Leny Magalhães Mrech(EBP/AMP/CLIPP)
Em 1931 Freud já se dedicava a pensar as questões da guerra. Ele escreveu O manuscrito inédito de 1931, possivelmente em conjunto com William Bullitt (embaixador americano na União Soviética e, posteriormente, embaixador em Paris) um pequeno opúsculo a respeito de Thomas Woodrow Wilson, presidente dos Estados Unidos da América. Contudo, esta obra teve uma série de impasses e só foi publicada em 1967, em inglês. Muitos psicanalistas questionavam se realmente a escrita era de Freud e se Bullitt trabalhou verdadeiramente com ele; sabe-se que o primeiro capítulo foi reconhecido como sendo escrito por Freud.
Em 2017, através da comparação de diferentes textos, foi publicada uma versão revista e ampliada do Manuscrito de 1931, onde se constatou que frases inteiras haviam sido apagadas, distorcidas, invalidando as considerações mais profundas de Freud. Desde aquele momento, pode-se dizer que Freud já havia manifestado sua preocupação com o presidente Wilson que, em sendo um homem religioso, teria dificuldade de dar conta de seu papel numa situação tão crítica quanto a da guerra.
Em 1932 Freud recebe uma carta de Albert Einstein em nome do Instituto Internacional para a Cooperação Intelectual, pertencente à Liga das Nações, para responder a algumas questões. Einstein escolhe Freud para responder a principal delas: existe alguma forma de livrar a humanidade da ameaça da guerra? Novamente, a questão da guerra chega ao debate para Freud.
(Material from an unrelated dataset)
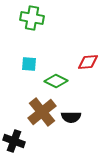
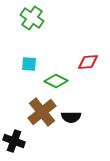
green cross: rotated 25 degrees clockwise
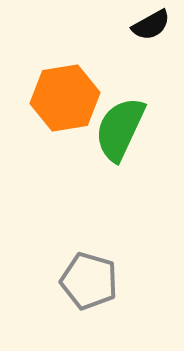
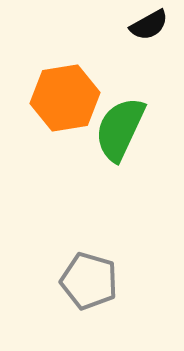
black semicircle: moved 2 px left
Einstein levanta algumas questões bastante pertinentes e espera que Freud possa elucidar o problema mediante o auxílio do seu profundo conhecimento da vida instintiva do homem. E vai mais além nas suas esperanças ao propor que o senhor será capaz de sugerir métodos educacionais situados mais ou menos fora dos objetivos da política, os quais eliminarão esses obstáculos.
Freud, por seu lado, não se propõe a dar soluções, mas a delimitar melhor o problema. Começa destacando a relação entre direito e poder e, logo em seguida, substitui por violência, destacando que Atualmente, direito e violência se nos afiguram como antíteses.
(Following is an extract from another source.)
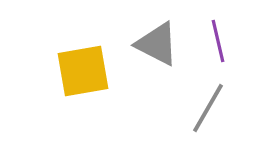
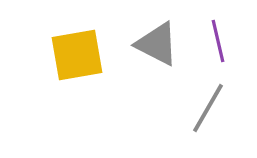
yellow square: moved 6 px left, 16 px up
Revela depois que uma se desenvolveu do outro, redundando que os interesses humanos são sempre resolvidos pela violência, e, historicamente, a força muscular foi substituída pelos instrumentos.
Freud assinala que a dominação sempre esteve em poder daquele que detivesse um poder maior, seja pela violência bruta ou pela violência apoiada no intelecto.
Os indivíduos fracos poderiam se coligar pela união; nesse caso, Freud destaca que a lei é a força de uma comunidade. A violência pode passar de um indivíduo para uma comunidade. Ele assinala ainda que a comunidade abrange elementos de força desigual – homens e mulheres, pais e filhos – (…) vencedores e vencidos. Há graus desiguais de poder nela vigentes.
Certos detentores de poder, revela Freud, tentam se colocar acima dos demais e os membros oprimidos tentam se pautar em uma justiça igual para todos. Ele relembra ainda a importância da transformação cultural dos membros.
Freud sugere que as guerras somente serão evitadas com certeza, se a humanidade se unir para estabelecer uma autoridade central a que lhe será conferido o direito de arbitrar todos os conflitos. Atualmente, depois da Liga das Nações temos a OTAN – Organização do Tratado do Atlântico Norte. E o problema continua o mesmo, o que transparece na Guerra entre a Rússia e a Ucrânia.
Freud se pauta na Pulsão de Vida e Pulsão de Morte ao longo do texto, revelando que ambas se encontram estreitamente articuladas, sendo impossível se livrar das pulsões agressivas no homem. E propõe como possível contraponto à Pulsão de Morte, o Amor, destacando a importância da identificação.
Por que o senhor (diz Freud), eu e tantas pessoas nos revoltamos tão violentamente contra a guerra? Penso que a principal razão por que nos rebelamos contra a guerra, é que não podemos fazer outra coisa. Somos pacifistas porque somos obrigados a sê-lo, por motivos orgânicos, básicos. E sendo assim, temos dificuldade em encontrar argumentos que justifiquem nossa atitude.
Freud aprofunda sua posição ao destacar que não é apenas um repúdio intelectual e emocional; nós os pacifistas, temos uma intolerância constitucional à guerra, digamos, uma idiossincrasia exacerbada no mais alto grau. E levanta uma outra questão para a humanidade: quanto tempo teremos que esperar até que o restante da humanidade também se torne pacifista? Não há como dizê-lo.
A pergunta de Freud permanece sem resposta. Depois de 90 anos, Freud e os pacifistas continuam esperando que a guerra não seja o único caminho. Que nós algum dia possamos ter paz.